Resident Randall Lockhart called the increase “excessive.”
“I don’t know how much longer you all think that the citizens of the city can continue to absorb these tax increases,” Lockhart said.
Resident Todd Crusenberry questioned the embattled landfill’s role in the increase
“If you tell me, it’s because of the dump I’m going to scream,” he said. “You increased our taxes two years ago to take care of the dump…Please don’t tell me it’s the dump.”
However, City Manager Randy Eads said the landfill is a major reason for the city’s current situation. The proposed $95.29 million general fund operating budget includes $9 million for the solid waste fund which includes ongoing work to remediate issues at the landfill plus collecting and taking trash elsewhere, since the city stopped accepting trash there in 2022.
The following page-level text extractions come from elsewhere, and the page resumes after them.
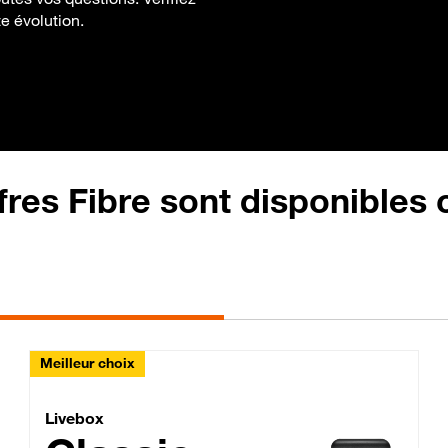
te évolution.
fres Fibre sont disponibles
Meilleur choix
Lite Fibre
Livebox Classic Fibre
Livebox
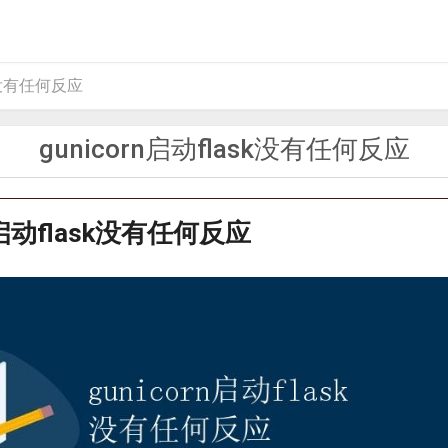
sk没有任何反应
gunicorn启动flask没有任何反应
rn启动flask没有任何反应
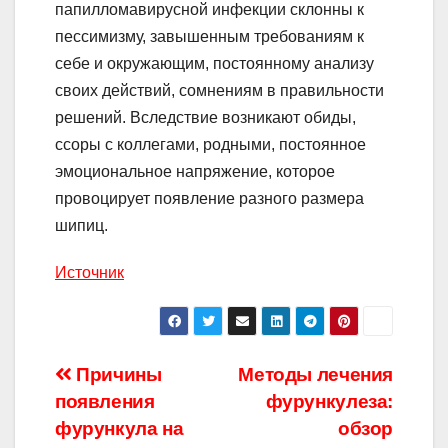
папилломавирусной инфекции склонны к
пессимизму, завышенным требованиям к
себе и окружающим, постоянному анализу
своих действий, сомнениям в правильности
решений. Вследствие возникают обиды,
ссоры с коллегами, родными, постоянное
эмоциональное напряжение, которое
провоцирует появление разного размера
шипиц.
Источник
Навигация
Причины
Методы лечения
появления
фурункулеза:
по
фурункула на
обзор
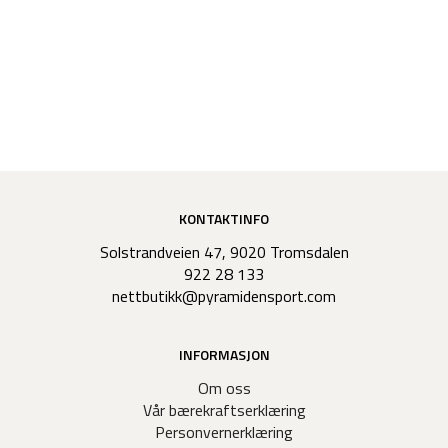
KONTAKTINFO
Solstrandveien 47, 9020 Tromsdalen
922 28 133
nettbutikk@pyramidensport.com
INFORMASJON
Om oss
Vår bærekraftserklæring
Personvernerklæring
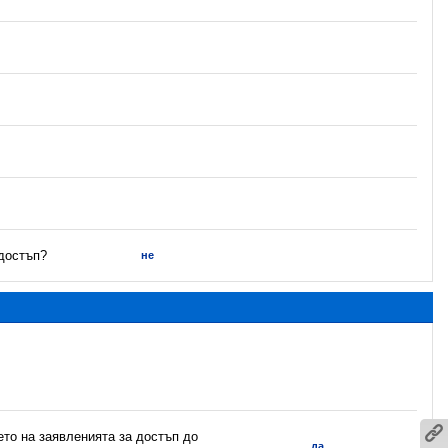
 достъп?
не
ето на заявленията за достъп до
да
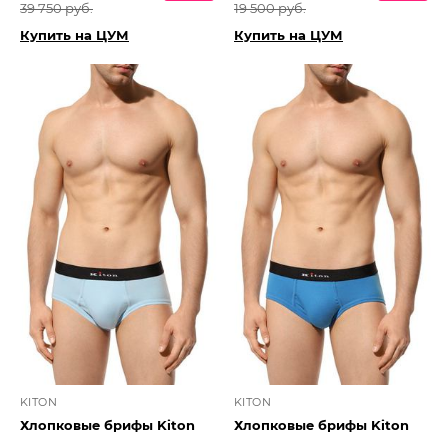
39 750 руб.
19 500 руб.
Купить на ЦУМ
Купить на ЦУМ
KITON
KITON
Хлопковые брифы Kiton
Хлопковые брифы Kiton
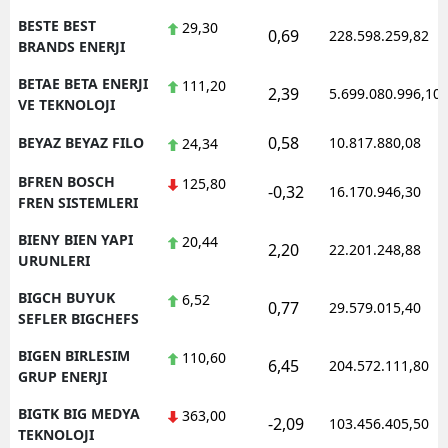
BESTE BEST
29,30
0,69
228.598.259,82
BRANDS ENERJI
BETAE BETA ENERJI
111,20
2,39
5.699.080.996,10
VE TEKNOLOJI
0,58
BEYAZ BEYAZ FILO
10.817.880,08
24,34
BFREN BOSCH
125,80
-0,32
16.170.946,30
FREN SISTEMLERI
BIENY BIEN YAPI
20,44
2,20
22.201.248,88
URUNLERI
BIGCH BUYUK
6,52
0,77
29.579.015,40
SEFLER BIGCHEFS
BIGEN BIRLESIM
110,60
6,45
204.572.111,80
GRUP ENERJI
BIGTK BIG MEDYA
363,00
-2,09
103.456.405,50
TEKNOLOJI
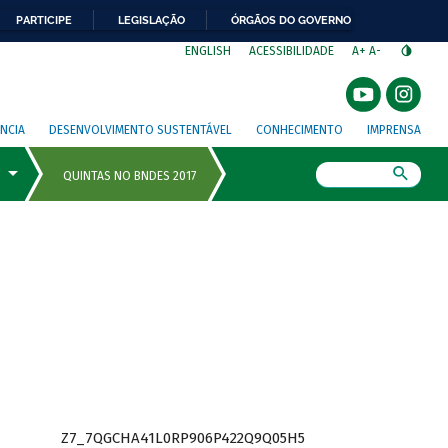
PARTICIPE
LEGISLAÇÃO
ÓRGÃOS DO GOVERNO
⁣
ENGLISH
ACESSIBILIDADE
A+
A-
NCIA
DESENVOLVIMENTO SUSTENTÁVEL
CONHECIMENTO
IMPRENSA
Busca
Z7_7QGCHA41L0RP906P422Q9Q05H5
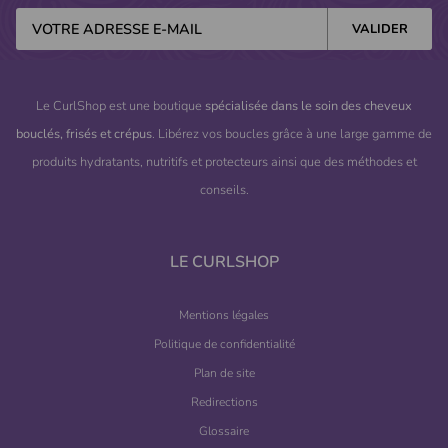
Le CurlShop est une boutique
spécialisée dans le soin des cheveux
bouclés, frisés et crépus
. Libérez vos boucles grâce à une large gamme de
produits hydratants, nutritifs et protecteurs ainsi que des méthodes et
conseils.
LE CURLSHOP
Mentions légales
Politique de confidentialité
Plan de site
Redirections
Glossaire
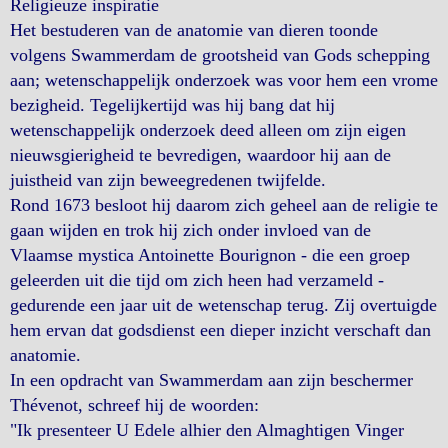
Religieuze inspiratie
Het bestuderen van de anatomie van dieren toonde
volgens Swammerdam de grootsheid van Gods schepping
aan; wetenschappelijk onderzoek was voor hem een vrome
bezigheid. Tegelijkertijd was hij bang dat hij
wetenschappelijk onderzoek deed alleen om zijn eigen
nieuwsgierigheid te bevredigen, waardoor hij aan de
juistheid van zijn beweegredenen twijfelde.
Rond 1673 besloot hij daarom zich geheel aan de religie te
gaan wijden en trok hij zich onder invloed van de
Vlaamse mystica Antoinette Bourignon - die een groep
geleerden uit die tijd om zich heen had verzameld -
gedurende een jaar uit de wetenschap terug. Zij overtuigde
hem ervan dat godsdienst een dieper inzicht verschaft dan
anatomie.
In een opdracht van Swammerdam aan zijn beschermer
Thévenot, schreef hij de woorden:
"Ik presenteer U Edele alhier den Almaghtigen Vinger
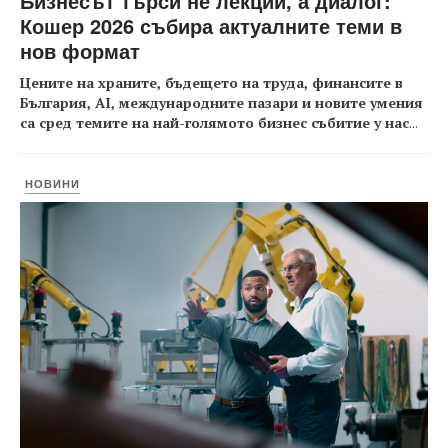
Бизнесът търси не лекции, а диалог:
Кошер 2026 събира актуалните теми в
нов формат
Цените на храните, бъдещето на труда, финансите в
България, AI, международните пазари и новите умения
са сред темите на най-голямото бизнес събитие у нас
...
НОВИНИ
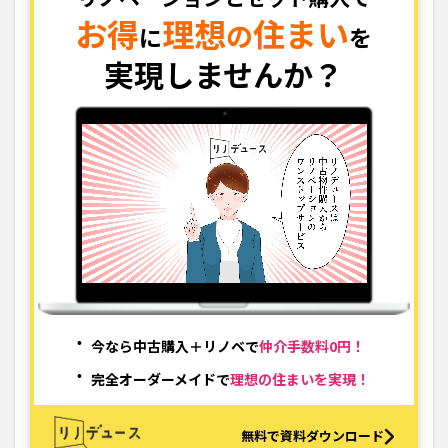
お得
理想
住まい
の
に
を
実現しませんか？
今なら中古購入＋リノベで
仲介手数料0円！
完全オーダーメイドで
理想の住まいを実現！
無料で資料ダウンロード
The landfill also plays a significant role in the $9 million the city must spend to pay on its more than $100 million in general obligation bond debt.
“There is $34 million in GO [general obligation] debt associated with that landfill that has never been paid on the principle until the last several years,” Eads said. “These people [residents] have a right to be mad. These are thing that were done before the five [council] of you were here, myself and Ms. Spradlin [assistant city manager/CFO Tamrya].
The city also had to borrow more than $30 million in short term bonds in 2023 to facilitate a series of court-required projects at the landfill. While the state is providing $26 million to help offset some of those costs, city taxpayers will be responsible for repaying the balance.
Eads is scheduled to meet with individual council members this week to review specific details of the budget.
Councilman Michael Pollard voted against the tax rate and urged the council to consider scheduling a work session in the upcoming weeks to see if they could find areas that could be reduced or delay purchases to lower the tax rate.
Other council members said they would participate but were unsure how much meaningful progress could occur.
Each penny on the rate equates to about $200,000 in the spending plan. The city is required by law to present a balanced budget, so reducing the tax rate five cents would require cutting $1 million from the budget.
The council is scheduled to hold a public hearing on the budget at its April 22 meeting and then vote on the spending plan May 13 and May 27.